The Alaska House Majority Coalition is a group of Republicans, Independents and Democrats who came together with one specific goal in mind—to pass a fair and balanced comprehensive fiscal plan. We have worked hard to come up with a prudent fiscal plan that would ensure that we will have sustainable revenues to pay for necessary services that Alaskans say they want like education, public safety, fisheries and transportation infrastructure.
The House Plan is
sustainable because it doesn’t depend on any one source of revenue and doesn’t count on either the oil market or the stock market to perform perfectly year after year. It is
fair and balanced because it ensures that
all Alaskans will contribute through Permanent Fund Dividend reductions, it has a small amount of progressivity through the Education Funding Act allowing those of with more to pay equitably with those earning less and it modestly increases oil and gas tax revenue through reforming subsidies and hardening oil taxes at certain price levels.
In contrast the Senate Majority sent over:
- An operating budget with hundreds of millions of dollars in cuts which requires slashing funding for education, senior care and public safety,
- a capital budget with $288 million in oil tax subsidy payments,
- a version of HB 111 – oil and gas subsidy reform—which actually makes our bottom line worse to the tune of about $885 million over the next 10 years,
- a Permanent Fund Restructure as the only revenue generating measure, and
- a “structural deficit” of about $200 million.
Let me emphasize that a structural deficit means that the Senate wants to run a deficit and burnup our savings intentionally.
Some people have said that we just need to compromise.
I agree. There must be compromise, but that compromise needs to be balanced. The Senate has not proposed a compromise—instead they have held firm on their structural deficit plan.
The Governor has proposed a compromise as well. However, that compromise continues to run a $300 million structural deficit and increases our oil tax credit payments to the tune of about $835 million over the House Plan by 2027. That is a not a solution. In fact, it just kicks the can down the road another year all but guaranteeing another budget stand-off next year.

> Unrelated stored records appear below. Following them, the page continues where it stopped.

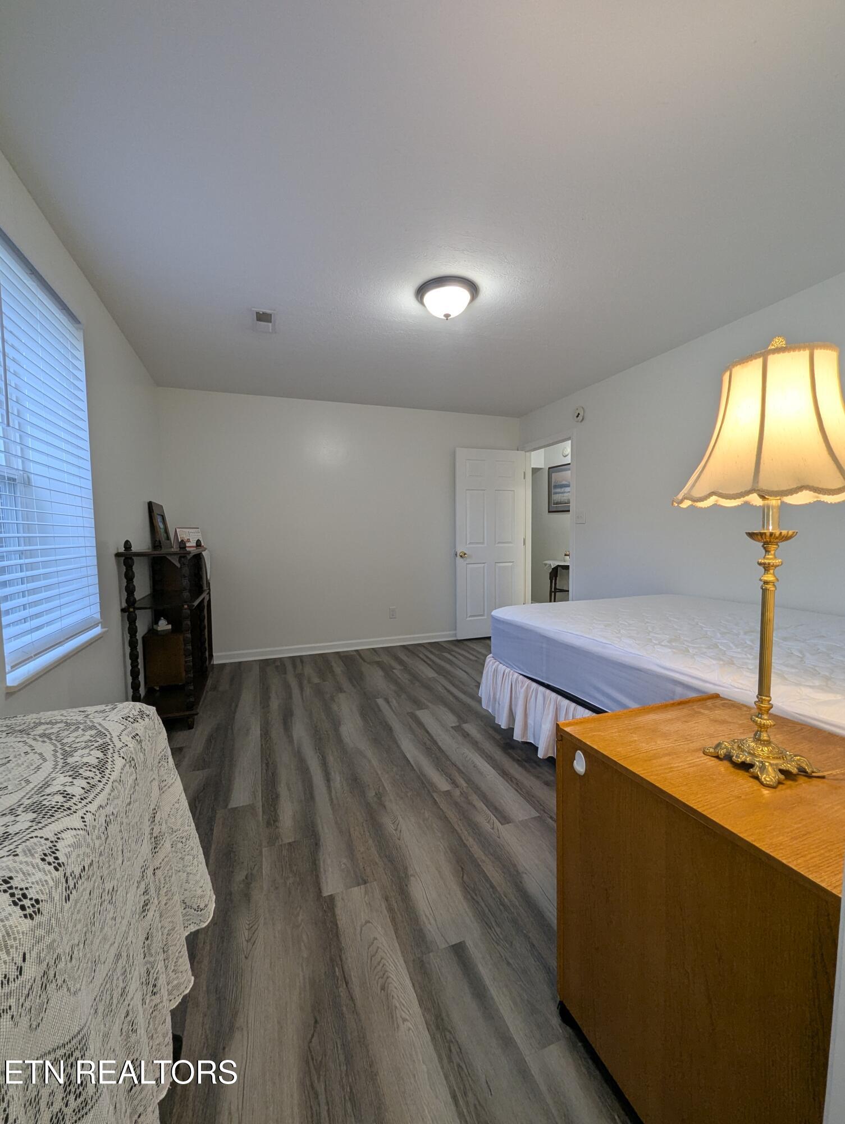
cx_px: 422
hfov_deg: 90.0
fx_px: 422
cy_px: 562
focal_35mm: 13
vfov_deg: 106.1
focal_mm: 1.95
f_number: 2.2
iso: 152
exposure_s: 1/120
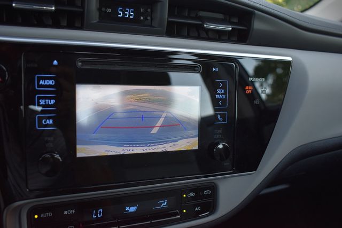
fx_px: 314
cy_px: 114
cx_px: 171
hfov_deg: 57.2
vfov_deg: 40.0
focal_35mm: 33
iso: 560
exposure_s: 1/250
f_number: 3.8
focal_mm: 22
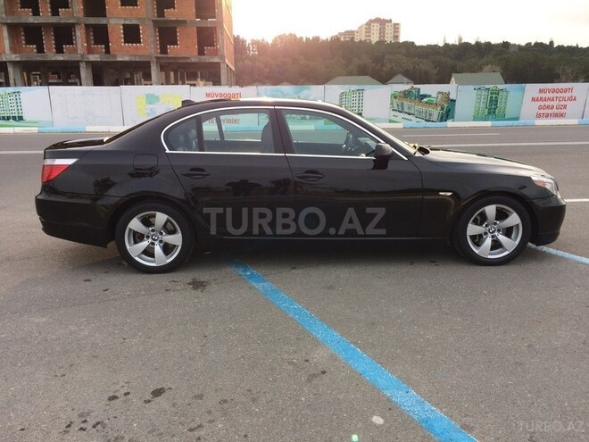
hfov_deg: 61.7
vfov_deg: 48.2
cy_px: 221
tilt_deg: -14.8
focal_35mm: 29
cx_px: 294
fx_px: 493
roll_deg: +1.5
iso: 32
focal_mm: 4.15
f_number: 2.2
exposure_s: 1/260
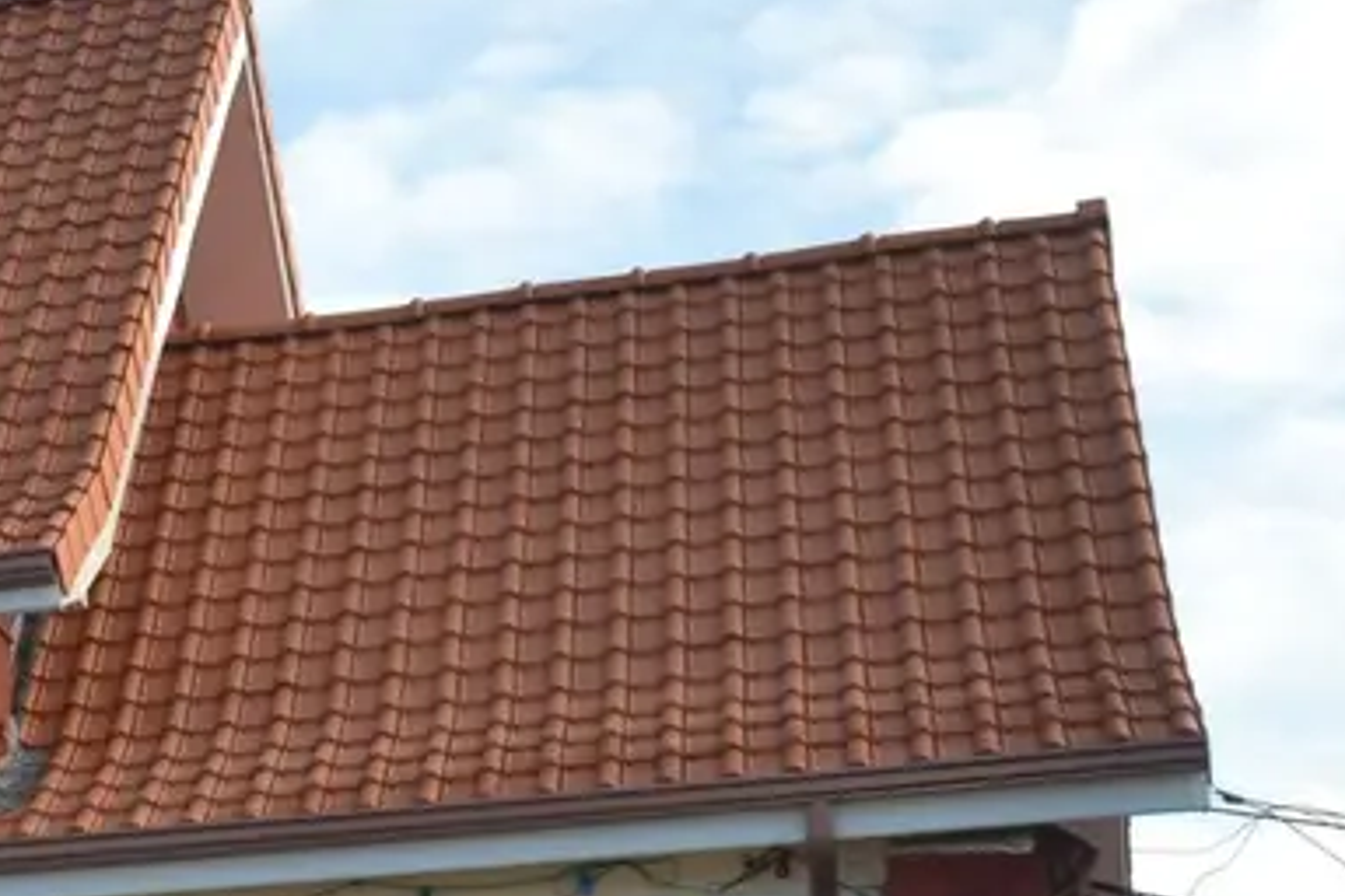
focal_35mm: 110
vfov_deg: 12.2
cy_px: 1041
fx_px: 4109
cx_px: -708
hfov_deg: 16.8
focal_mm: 22
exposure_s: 1/200
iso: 100
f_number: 5.6
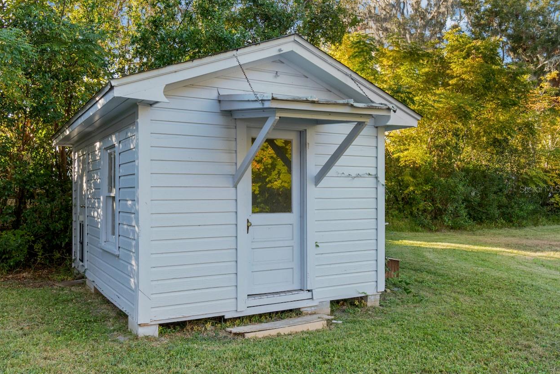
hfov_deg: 60.3
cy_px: 189
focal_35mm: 31
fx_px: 482
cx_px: 273
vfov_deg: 42.3
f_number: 10
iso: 125
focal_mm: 20
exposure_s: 1/2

We cannot accept a proposal simply because it averts a government shut down this year, while all but guaranteeing another political crisis next year. The can has been kicked far enough and it’s time for a long-term solution. While I am frustrated that we have not resolved this yet—I am even more frustrated at the thought of doing this again NEXT YEAR. This is the third year in a row that we have had the threat of a government shut-down. Enough is enough. It’s time to buckle down and solve this problem for once and for all.
We have 9 days left in this Special Session. That’s plenty of time to put together a meaningful compromise that meets in the middle, averts a government shut-down and ensures fiscal stability for our state, for our residents, and for the private sector for decades to come.